Army of Prudes

Via Reason’s Radley Balko, another example of fear of FCC speech regulations–and those interest groups who push for them–keeping entirely reasonable content off the air:

David Harsanyi, whose book on the Nanny State is now in bookstores (as well as excerpted in our November issue), reports that the new Ken Burns joint on World War II will be sanitized so GI’s language won’t offend L. Brent Bozell III and his army of prudes:

Rather than risk a $325,000 fine per word from the FCC — if the offensive words are broadcast between 6 a.m. and 10 p.m. – PBS provided two cuts of War and allowed stations to decide which one to air.

Here’s the thing, The FCC allowed the same langauge to be used in a ABC prime-time showing of Steven Speilberg’s “Saving Private Ryan” — a masterful, but fictional, account of WW 2 — a couple of years ago.
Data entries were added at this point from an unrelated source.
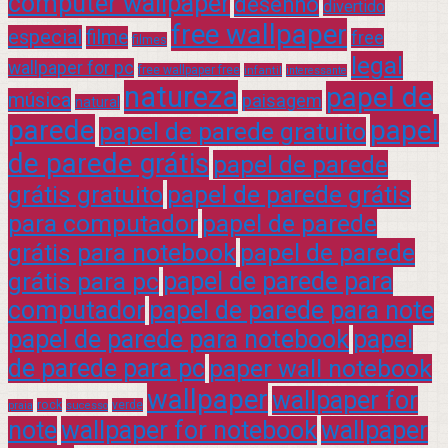
computer wallpaper
desenho
divertido
free wallpaper
especial
filme
free
filmes
legal
wallpaper for pc
free wallpaper free
infantil
interessante
natureza
papel de
música
paisagem
natural
parede
papel
papel de parede gratuito
de parede grátis
papel de parede
grátis gratuito
papel de parede grátis
para computador
papel de parede
grátis para notebook
papel de parede
grátis para pc
papel de parede para
computador
papel de parede para note
papel de parede para notebook
papel
de parede para pc
paper wall notebook
wallpaper
wallpaper for
rock
verde
praia
sucesso
note
wallpaper for notebook
wallpaper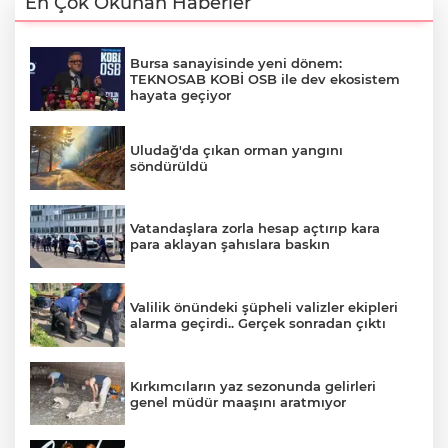
En Çok Okunan Haberler
Bursa sanayisinde yeni dönem:
TEKNOSAB KOBİ OSB ile dev ekosistem
hayata geçiyor
Uludağ'da çıkan orman yangını
söndürüldü
Vatandaşlara zorla hesap açtırıp kara
para aklayan şahıslara baskın
Valilik önündeki şüpheli valizler ekipleri
alarma geçirdi.. Gerçek sonradan çıktı
Kırkımcıların yaz sezonunda gelirleri
genel müdür maaşını aratmıyor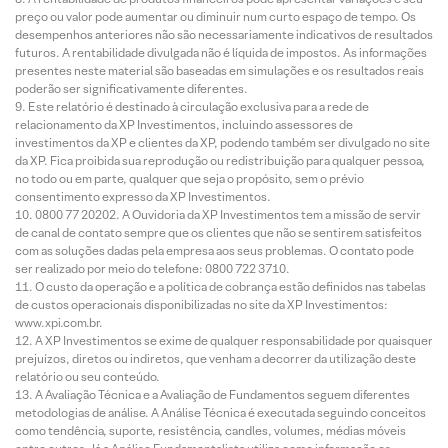
preço ou valor pode aumentar ou diminuir num curto espaço de tempo. Os
desempenhos anteriores não são necessariamente indicativos de resultados
futuros. A rentabilidade divulgada não é líquida de impostos. As informações
presentes neste material são baseadas em simulações e os resultados reais
poderão ser significativamente diferentes.
Este relatório é destinado à circulação exclusiva para a rede de
relacionamento da XP Investimentos, incluindo assessores de
investimentos da XP e clientes da XP, podendo também ser divulgado no site
da XP. Fica proibida sua reprodução ou redistribuição para qualquer pessoa,
no todo ou em parte, qualquer que seja o propósito, sem o prévio
consentimento expresso da XP Investimentos.
0800 77 20202. A Ouvidoria da XP Investimentos tem a missão de servir
de canal de contato sempre que os clientes que não se sentirem satisfeitos
com as soluções dadas pela empresa aos seus problemas. O contato pode
ser realizado por meio do telefone: 0800 722 3710.
O custo da operação e a política de cobrança estão definidos nas tabelas
de custos operacionais disponibilizadas no site da XP Investimentos:
www.xpi.com.br.
A XP Investimentos se exime de qualquer responsabilidade por quaisquer
prejuízos, diretos ou indiretos, que venham a decorrer da utilização deste
relatório ou seu conteúdo.
A Avaliação Técnica e a Avaliação de Fundamentos seguem diferentes
metodologias de análise. A Análise Técnica é executada seguindo conceitos
como tendência, suporte, resistência, candles, volumes, médias móveis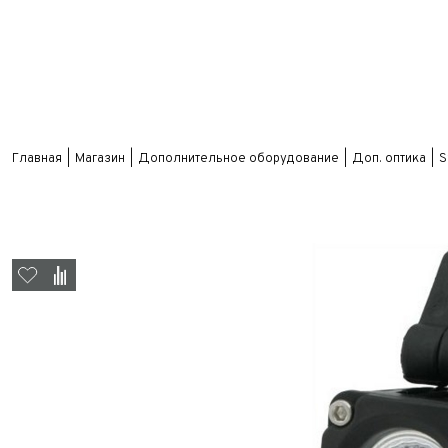
Главная
Магазин
Дополнительное оборудование
Доп. оптика
S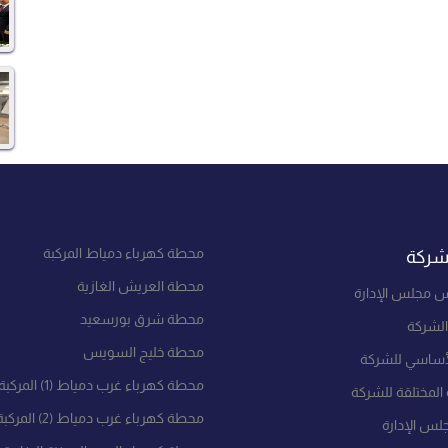
محطة كهرباء دمياط المركبة
شركة
محطة العريش الغازية
س مجلس الإدارة
محطة شرق بورسعيد
الشركة
محطة خليج السويس
لأساسي للشركة
محطة كهرباء غرب دمياط (1) المركبة
المختلقة للشركة
محطة كهرباء غرب دمياط (2) المركبة
لس الإدارة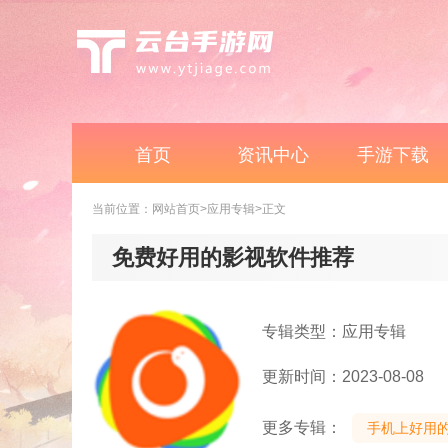
首页
资讯中心
手游下载
当前位置：
网站首页
>应用专辑
>正文
免费好用的影视软件推荐
专辑类型：应用专辑
更新时间：2023-08-08
更多专辑：
手机上好用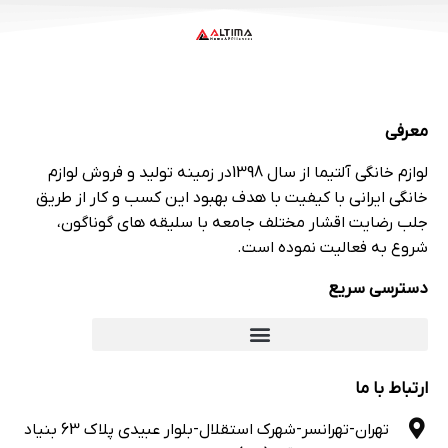
بالا
فیلتر جذب پرز البسه
جنس بدنه پلاستیک
12 ماه گارانتی
معرفی
لوازم خانگی آلتیما از سال 1398در زمينه تولید و فروش لوازم
خانگی ایرانی با کیفیت با هدف بهبود اين كسب و كار از طريق
جلب رضايت اقشار مختلف جامعه با سليقه هاى گوناگون،
شروع به فعاليت نموده است.
دسترسی سریع
ارتباط با ما
تهران-تهرانسر-شهرک استقلال-بلوار عبیدی پلاک 63 بنیاد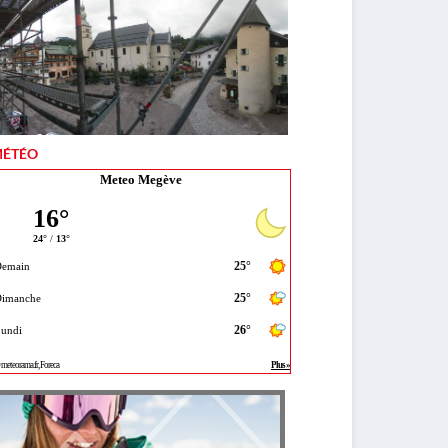
ÉTÉO
Meteo Megève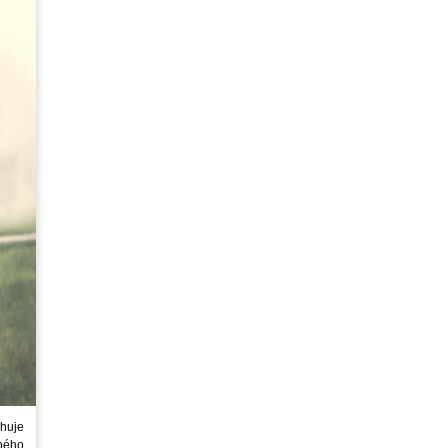
huje
ného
As I’ve written elsewhere, broadcast speech codes and the whole "indecency" uproar are almost entirely created by a very small cadre of cranky complainers who ceaselessly pester the FCC into "doing something" about what’s on television. This leads not only to the obvious free-speech issues, but also to pushes for other regulatory approaches like "cable a la carte." And in the meantime, filmmakers like Ken Burns have to make nice with the censors in order to get their work shown.

The whole thing reminds me, in a weird way, of the EU antitrust case against Microsoft. In that case, the EU has (stupidly, and detrimentally) decided that it needs to play software designer. In this case, we see, in effect, the FCC playing filmmaker.